Records excerpted from a collection

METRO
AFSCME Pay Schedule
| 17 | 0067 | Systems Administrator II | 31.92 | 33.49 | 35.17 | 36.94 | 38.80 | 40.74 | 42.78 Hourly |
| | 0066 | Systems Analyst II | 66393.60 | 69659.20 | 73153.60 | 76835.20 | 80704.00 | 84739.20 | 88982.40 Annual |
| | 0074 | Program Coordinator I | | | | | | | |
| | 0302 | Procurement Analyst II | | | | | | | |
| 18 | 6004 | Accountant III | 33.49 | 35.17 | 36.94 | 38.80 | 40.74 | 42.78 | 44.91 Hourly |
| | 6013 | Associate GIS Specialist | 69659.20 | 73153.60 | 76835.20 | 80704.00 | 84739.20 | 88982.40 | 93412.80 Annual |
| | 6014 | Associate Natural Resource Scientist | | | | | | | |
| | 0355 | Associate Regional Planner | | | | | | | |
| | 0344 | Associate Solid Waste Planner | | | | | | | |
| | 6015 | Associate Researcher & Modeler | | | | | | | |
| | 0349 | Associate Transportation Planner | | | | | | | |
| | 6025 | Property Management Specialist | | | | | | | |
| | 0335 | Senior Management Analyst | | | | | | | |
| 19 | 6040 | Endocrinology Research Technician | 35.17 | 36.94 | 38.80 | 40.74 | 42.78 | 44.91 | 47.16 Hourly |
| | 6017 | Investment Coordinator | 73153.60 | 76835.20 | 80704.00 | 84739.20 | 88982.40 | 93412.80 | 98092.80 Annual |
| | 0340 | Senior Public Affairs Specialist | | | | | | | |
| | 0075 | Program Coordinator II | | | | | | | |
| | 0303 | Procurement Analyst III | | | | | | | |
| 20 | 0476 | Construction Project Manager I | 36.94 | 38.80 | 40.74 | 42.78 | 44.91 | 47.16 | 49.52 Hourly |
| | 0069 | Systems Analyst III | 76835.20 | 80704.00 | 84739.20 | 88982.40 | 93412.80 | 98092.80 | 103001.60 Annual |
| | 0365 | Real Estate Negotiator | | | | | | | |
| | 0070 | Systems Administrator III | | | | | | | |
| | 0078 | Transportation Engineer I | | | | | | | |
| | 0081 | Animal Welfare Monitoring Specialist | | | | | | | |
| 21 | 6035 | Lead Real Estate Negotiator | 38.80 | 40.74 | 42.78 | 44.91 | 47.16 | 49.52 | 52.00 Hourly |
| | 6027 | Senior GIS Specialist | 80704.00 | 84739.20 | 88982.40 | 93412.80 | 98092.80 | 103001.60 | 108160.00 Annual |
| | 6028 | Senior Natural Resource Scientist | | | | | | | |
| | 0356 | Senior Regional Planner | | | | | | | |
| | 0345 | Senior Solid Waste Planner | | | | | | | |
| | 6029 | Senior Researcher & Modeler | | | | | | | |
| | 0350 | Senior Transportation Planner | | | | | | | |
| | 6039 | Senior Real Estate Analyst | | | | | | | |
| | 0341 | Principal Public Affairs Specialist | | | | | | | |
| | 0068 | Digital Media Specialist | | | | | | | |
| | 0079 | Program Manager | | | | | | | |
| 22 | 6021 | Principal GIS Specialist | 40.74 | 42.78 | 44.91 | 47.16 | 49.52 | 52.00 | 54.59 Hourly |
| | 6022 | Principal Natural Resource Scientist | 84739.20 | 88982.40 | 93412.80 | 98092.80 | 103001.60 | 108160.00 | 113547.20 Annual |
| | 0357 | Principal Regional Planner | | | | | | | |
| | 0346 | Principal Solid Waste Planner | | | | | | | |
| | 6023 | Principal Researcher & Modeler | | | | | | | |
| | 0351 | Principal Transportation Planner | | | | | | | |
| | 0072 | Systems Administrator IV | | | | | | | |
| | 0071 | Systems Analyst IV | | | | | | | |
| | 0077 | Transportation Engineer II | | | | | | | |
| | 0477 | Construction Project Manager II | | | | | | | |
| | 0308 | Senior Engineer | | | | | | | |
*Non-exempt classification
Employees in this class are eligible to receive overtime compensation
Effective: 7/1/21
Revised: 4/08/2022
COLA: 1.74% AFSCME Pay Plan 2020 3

» TO DO: One stretch of the lines above is wanted, from the line that contains "42.78 Hourly |" through the line that contains "0074 | Program". Output it exactly.

» SOLUTION TO THIS EXERCISE:
| 17 | 0067 | Systems Administrator II | 31.92 | 33.49 | 35.17 | 36.94 | 38.80 | 40.74 | 42.78 Hourly |
| | 0066 | Systems Analyst II | 66393.60 | 69659.20 | 73153.60 | 76835.20 | 80704.00 | 84739.20 | 88982.40 Annual |
| | 0074 | Program Coordinator I | | | | | | | |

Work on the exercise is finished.